While the ethical debate around the acceptability of genetically modified products continues, more and more students are becoming interested in learning about and gaining experience with synthetic biology.
Edgell explained that since Karas joined Western’s faculty, he has been the main driver of the Synthetic Biology Club. The Club started as an undergraduate initiative for students who wanted to get more exposure to synthetic biology in the lab. Approximately 200 students signed a petition to create a Synthetic Biology Program, and it has continued to gain traction ever since.
One of the main reasons the Synthetic Biology Club was developed was to give Western students the opportunity to take part in the International Genetically Engineered Machine (iGEM) competitions each year. This gives students the opportunity to be creative and innovative, and present their ideas on a global scale.
“Young people are really thirsty for opportunities like this, and these competitions give them the opportunities to work with others, be creative and find their strengths and weaknesses,” Karas said. “The students are able to explore their ideas, and are inspired to create new advancements and new companies in the future. It’s very liberating for them.”

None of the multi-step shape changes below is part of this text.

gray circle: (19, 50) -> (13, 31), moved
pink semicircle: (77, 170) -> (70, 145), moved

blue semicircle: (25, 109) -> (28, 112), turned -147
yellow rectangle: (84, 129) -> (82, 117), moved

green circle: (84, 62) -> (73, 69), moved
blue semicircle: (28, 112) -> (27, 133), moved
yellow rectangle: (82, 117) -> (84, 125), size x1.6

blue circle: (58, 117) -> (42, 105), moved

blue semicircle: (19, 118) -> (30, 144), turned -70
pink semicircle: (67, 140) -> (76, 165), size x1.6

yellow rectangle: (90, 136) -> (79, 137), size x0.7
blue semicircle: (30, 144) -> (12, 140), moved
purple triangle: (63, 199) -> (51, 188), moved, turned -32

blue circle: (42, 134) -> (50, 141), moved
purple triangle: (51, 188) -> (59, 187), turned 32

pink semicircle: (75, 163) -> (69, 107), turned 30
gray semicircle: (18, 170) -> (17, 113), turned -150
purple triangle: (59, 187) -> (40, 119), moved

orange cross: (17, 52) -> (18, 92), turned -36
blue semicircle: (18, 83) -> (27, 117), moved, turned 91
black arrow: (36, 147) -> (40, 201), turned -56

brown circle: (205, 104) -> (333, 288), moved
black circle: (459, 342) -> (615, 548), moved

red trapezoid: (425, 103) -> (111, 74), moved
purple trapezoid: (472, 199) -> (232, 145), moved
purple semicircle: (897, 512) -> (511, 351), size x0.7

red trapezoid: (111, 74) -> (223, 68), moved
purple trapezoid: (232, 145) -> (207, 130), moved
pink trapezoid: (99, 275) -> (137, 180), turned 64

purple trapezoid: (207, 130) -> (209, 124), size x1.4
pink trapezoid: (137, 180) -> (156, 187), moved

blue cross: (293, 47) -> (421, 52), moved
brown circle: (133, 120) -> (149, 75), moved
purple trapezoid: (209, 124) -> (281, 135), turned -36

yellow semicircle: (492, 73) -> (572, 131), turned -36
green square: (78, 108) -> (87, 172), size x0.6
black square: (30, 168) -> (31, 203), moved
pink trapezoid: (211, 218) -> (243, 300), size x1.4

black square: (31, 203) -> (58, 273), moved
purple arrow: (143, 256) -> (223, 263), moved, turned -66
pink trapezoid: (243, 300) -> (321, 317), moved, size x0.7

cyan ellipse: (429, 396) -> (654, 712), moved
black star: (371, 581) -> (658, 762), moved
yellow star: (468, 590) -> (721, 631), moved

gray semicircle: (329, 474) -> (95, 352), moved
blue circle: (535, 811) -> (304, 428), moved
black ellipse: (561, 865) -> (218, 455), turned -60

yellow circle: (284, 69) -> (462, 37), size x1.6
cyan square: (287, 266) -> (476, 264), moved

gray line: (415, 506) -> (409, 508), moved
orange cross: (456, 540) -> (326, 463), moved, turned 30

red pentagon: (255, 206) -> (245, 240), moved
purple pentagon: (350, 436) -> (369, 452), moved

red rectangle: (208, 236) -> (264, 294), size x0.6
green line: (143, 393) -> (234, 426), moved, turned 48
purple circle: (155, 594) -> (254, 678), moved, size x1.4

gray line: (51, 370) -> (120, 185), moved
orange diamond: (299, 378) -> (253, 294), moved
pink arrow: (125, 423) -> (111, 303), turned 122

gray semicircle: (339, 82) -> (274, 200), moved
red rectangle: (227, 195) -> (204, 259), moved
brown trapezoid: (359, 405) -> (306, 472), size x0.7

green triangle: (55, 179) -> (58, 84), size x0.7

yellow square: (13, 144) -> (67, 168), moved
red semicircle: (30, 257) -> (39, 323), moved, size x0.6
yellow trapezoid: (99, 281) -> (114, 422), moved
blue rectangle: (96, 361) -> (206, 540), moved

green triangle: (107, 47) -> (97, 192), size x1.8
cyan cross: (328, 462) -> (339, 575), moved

Recently, Edgell, Karas and their colleague Kathleen Hill, an Associate Professor in Biology, received an interdisciplinary initiative grant from Western, which will support synthetic biology initiatives across campus including funding for undergraduate and graduate students, financial support for the undergraduate Synthetic Biology Club, the yearly synthetic biology symposium and a seminar series on campus.
“To us, this signals that the University administration views synthetic biology as an upcoming interdisciplinary research area with significant research and training potential.” —David Edgell, PhD
“To us, this signals that the University administration views synthetic biology as an upcoming interdisciplinary research area with significant research and training potential,” Edgell said. “It’s exciting for us, and it’s even more exciting for the next generation of scientists.”